The EU wants to ban doner kebabs — yet another example of discrimination against food vendors

Life

Street food could look a lot different in Europe if new legislation from the European Union’s executive commission passes.

According to the U.K. publication Metro, the EU is considering a crackdown on doner kebabs because of the phosphates in the meat, citing health concerns. The popular street food, which originated in Turkey and was reinterpreted by Germans, consists of spit-roasted meat that’s stuffed into toasted pita bread along with shredded lettuce, tomato, onion and sauce. But the doner kebabs, a popular late-night food in many European cities, could be in jeopardy if the legislation passes.

Phosphates are often used in meat production to stabilize flavors and help bind meat together. The EU previously banned phosphates in detergent; the EU is also notorious for its critical stance on food issues like GMOs.

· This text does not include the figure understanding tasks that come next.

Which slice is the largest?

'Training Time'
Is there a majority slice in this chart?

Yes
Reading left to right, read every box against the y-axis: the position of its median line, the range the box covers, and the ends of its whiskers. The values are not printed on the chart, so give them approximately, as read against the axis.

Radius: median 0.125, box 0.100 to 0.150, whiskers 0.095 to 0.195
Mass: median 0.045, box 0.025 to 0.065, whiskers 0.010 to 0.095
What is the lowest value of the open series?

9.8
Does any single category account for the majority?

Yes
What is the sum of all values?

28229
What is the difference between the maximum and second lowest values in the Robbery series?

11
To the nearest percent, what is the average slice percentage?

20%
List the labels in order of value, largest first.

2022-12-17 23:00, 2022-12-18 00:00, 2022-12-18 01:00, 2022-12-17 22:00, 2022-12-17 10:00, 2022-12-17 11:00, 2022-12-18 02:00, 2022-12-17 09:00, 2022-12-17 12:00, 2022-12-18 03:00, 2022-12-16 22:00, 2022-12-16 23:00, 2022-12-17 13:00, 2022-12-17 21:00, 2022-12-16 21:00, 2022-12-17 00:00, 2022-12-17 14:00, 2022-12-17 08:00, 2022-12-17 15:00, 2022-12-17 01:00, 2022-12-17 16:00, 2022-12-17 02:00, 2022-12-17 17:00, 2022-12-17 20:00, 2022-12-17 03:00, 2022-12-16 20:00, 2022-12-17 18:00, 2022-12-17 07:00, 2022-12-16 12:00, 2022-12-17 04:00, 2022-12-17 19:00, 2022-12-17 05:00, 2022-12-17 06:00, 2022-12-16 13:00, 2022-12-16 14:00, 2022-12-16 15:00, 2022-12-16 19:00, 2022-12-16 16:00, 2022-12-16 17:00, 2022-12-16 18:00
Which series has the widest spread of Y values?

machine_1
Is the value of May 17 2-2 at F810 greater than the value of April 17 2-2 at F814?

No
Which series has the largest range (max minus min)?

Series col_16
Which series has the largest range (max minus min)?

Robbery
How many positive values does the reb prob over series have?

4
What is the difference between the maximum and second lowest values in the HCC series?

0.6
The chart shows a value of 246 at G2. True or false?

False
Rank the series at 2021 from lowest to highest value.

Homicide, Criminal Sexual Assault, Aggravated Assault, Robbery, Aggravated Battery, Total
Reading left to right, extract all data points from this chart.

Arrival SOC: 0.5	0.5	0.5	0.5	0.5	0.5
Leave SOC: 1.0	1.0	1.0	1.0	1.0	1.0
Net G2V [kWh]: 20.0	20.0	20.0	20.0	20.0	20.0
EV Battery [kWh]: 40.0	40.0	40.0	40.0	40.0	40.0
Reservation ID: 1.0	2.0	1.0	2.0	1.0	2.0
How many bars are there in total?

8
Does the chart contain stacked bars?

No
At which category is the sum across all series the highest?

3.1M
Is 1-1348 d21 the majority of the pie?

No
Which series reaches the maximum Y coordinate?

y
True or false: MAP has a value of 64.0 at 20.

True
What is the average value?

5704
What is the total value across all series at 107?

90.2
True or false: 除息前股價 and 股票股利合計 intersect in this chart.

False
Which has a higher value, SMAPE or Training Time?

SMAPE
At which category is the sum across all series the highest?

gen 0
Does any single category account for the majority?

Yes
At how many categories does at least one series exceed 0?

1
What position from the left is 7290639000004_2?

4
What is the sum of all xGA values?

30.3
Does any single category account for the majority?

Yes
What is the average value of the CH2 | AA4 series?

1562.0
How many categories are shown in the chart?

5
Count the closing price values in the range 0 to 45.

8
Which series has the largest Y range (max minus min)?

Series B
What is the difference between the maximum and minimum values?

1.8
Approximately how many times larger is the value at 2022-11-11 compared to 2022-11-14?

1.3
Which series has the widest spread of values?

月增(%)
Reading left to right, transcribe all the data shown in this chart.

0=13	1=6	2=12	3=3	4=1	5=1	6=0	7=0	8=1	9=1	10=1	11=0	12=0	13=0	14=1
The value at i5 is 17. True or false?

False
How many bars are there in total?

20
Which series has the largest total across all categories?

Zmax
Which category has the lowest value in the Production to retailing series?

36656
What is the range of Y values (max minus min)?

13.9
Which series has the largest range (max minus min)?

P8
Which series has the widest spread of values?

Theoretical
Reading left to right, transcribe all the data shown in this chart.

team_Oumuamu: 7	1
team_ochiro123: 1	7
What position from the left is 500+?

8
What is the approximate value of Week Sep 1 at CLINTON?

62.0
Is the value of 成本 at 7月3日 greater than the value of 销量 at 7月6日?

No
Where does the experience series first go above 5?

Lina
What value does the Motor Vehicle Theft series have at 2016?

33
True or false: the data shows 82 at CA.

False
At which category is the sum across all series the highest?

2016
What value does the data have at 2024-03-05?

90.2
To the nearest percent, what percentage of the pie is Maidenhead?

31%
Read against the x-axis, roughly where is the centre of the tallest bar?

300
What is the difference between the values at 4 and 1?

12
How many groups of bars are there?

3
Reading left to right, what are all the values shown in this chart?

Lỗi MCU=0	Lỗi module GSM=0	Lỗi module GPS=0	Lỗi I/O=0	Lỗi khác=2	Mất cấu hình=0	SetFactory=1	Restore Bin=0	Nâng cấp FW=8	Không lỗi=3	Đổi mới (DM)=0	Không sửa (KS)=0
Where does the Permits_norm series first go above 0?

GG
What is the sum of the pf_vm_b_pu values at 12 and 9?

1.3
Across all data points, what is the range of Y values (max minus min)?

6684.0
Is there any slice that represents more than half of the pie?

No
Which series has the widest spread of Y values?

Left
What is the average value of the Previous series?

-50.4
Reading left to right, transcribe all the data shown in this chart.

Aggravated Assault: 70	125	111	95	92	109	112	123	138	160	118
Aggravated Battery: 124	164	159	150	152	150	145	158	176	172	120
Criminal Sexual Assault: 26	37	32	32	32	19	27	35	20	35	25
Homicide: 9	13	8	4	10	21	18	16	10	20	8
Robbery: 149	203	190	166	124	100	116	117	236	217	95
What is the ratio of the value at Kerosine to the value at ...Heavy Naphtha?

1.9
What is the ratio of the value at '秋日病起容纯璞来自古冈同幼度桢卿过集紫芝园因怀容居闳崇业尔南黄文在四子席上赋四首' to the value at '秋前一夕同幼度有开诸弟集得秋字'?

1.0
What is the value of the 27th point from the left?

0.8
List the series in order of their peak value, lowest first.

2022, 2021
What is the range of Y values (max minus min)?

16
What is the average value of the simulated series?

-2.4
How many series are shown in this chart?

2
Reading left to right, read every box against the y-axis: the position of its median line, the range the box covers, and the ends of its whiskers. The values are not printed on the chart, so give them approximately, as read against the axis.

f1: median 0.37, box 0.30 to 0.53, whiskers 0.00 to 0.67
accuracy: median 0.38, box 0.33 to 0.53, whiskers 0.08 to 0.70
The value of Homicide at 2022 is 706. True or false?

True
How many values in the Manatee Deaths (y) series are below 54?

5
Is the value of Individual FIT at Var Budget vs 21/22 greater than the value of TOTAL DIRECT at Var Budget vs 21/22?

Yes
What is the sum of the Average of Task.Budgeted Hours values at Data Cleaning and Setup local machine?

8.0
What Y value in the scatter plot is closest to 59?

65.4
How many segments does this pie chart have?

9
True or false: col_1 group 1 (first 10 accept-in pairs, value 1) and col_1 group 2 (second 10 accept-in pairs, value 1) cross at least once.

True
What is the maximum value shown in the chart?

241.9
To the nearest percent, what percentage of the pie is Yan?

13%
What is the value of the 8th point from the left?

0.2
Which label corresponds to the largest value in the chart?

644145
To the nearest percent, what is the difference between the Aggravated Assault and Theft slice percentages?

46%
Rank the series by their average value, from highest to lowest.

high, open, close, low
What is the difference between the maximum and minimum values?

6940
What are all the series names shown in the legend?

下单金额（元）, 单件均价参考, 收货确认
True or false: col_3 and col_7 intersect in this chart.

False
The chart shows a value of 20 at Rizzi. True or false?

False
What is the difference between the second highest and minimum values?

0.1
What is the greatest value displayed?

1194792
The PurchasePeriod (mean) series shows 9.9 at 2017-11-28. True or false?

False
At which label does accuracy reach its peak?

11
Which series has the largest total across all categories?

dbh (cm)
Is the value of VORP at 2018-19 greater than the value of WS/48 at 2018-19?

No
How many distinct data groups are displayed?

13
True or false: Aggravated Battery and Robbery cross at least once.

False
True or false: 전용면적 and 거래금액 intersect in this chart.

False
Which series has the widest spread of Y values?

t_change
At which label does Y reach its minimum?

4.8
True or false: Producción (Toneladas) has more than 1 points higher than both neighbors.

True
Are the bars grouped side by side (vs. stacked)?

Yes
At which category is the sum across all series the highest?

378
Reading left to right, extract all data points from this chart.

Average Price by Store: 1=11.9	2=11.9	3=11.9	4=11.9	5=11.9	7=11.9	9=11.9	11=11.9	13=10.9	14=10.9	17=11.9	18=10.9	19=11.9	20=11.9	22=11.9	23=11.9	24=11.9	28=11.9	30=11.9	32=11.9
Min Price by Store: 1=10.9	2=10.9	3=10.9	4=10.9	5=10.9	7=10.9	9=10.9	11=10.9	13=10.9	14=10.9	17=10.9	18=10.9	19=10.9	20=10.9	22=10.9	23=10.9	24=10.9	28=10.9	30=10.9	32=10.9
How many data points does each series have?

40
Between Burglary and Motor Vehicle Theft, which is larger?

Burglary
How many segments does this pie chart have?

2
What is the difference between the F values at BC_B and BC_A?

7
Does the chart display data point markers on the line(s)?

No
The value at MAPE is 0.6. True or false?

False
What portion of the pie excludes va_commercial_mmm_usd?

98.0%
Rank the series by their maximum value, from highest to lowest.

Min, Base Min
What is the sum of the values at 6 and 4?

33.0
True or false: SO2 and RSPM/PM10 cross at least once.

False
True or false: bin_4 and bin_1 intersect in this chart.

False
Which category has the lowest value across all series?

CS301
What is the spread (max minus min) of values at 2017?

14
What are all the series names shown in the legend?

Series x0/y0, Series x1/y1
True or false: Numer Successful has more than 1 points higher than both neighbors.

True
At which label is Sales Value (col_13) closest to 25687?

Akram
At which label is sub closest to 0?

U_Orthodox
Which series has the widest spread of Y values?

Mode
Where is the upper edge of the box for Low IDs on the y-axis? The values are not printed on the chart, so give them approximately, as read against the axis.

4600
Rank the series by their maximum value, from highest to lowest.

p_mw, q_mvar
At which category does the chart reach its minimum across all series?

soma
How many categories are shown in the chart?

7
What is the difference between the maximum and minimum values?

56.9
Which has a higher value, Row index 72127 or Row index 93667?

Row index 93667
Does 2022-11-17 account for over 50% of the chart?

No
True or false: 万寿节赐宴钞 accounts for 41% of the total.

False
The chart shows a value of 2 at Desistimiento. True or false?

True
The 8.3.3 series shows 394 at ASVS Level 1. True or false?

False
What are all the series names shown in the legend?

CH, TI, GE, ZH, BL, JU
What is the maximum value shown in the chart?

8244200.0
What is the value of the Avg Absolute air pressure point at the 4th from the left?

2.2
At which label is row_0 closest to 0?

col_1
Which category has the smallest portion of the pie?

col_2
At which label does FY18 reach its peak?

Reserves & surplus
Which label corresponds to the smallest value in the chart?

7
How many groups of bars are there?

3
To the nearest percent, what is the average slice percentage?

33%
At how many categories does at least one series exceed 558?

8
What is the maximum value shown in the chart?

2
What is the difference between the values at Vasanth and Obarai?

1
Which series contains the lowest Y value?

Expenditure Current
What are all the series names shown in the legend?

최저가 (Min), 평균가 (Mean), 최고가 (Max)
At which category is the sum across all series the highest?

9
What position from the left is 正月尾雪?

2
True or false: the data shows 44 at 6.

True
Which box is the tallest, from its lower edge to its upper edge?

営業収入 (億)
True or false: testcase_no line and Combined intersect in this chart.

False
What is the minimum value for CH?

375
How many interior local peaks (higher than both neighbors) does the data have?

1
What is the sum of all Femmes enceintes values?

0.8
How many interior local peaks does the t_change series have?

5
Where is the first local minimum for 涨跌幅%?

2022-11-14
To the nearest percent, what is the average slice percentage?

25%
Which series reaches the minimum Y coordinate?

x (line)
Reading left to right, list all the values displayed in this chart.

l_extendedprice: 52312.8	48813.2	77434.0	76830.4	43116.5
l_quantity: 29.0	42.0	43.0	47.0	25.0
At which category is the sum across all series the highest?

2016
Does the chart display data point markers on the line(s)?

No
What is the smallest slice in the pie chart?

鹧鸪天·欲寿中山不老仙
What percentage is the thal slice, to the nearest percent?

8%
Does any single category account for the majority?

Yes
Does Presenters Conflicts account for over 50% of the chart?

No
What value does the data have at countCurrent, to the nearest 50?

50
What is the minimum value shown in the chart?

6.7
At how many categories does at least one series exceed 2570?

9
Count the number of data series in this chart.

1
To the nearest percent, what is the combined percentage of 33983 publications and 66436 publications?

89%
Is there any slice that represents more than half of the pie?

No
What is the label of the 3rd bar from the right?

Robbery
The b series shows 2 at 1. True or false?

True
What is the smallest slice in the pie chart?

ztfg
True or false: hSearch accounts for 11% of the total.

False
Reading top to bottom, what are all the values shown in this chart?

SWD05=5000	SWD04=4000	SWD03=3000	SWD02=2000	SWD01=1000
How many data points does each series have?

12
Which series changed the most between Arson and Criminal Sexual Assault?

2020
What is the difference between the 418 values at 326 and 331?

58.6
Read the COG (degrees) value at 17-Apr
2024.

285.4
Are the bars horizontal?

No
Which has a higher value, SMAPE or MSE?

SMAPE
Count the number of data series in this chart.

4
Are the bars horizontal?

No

“If the European Parliament gets its way, this would be the death sentence for the entire doner kebab industry in the European Union,” Kenan Koyuncu of the German Association of Doner Kebab Producers told Bild, a German newspaper, according to the Associated Press. The EU Parliament is scheduled to vote on the ban in roughly two weeks. If it passes, all kebab shops will have to close.

Some kebab vendors say the legislation is discriminatory because the additives in their meat are also in sausages, which would not be affected by the ban. A member of German Chancellor Angela Merkel’s conservative party wrote in a Facebook post the ban could translate to hundreds losing their jobs, the Associated Press reported.

According to the Associated Press, about 16,000 doner restaurants in Germany sell roughly 3 million sandwiches each day. In 1996, the New York Times reported that doner vendors in Germany had revenue that exceeds the country’s Burger Kings and McDonalds.

“For many Germans, the doner was their first contact with foreign culture,” Eberhard Seidel-Pielen, a social scientist in Berlin, told the New York Times. “Turks who sell doners gave them their first chance to see foreigners in a role other than refugees or asylum-seekers.”

The doner discussion in Europe is the latest in a growing crackdown on street food vendors worldwide. To improve hygiene and have less congested sidewalks, the Bangkok government told vendors in the neighborhood of Ari in December 2016 they’d need to cease doing businesses by March, Eater reported. The government later announced it would be banning vendors from certain neighborhoods and sidewalks but not all of them.

And stateside, there’s been hubbub over vendors in Los Angeles in the past year. LA is one of the only large U.S. cities where street food vendors are illegal. To protect vendors, who are often undocumented immigrants, from potential deportation, the City Council voted unanimously to decriminalized street food vending in February. But the city has yet to put that legislation into action, the Los Angeles Times wrote in an editorial published in August.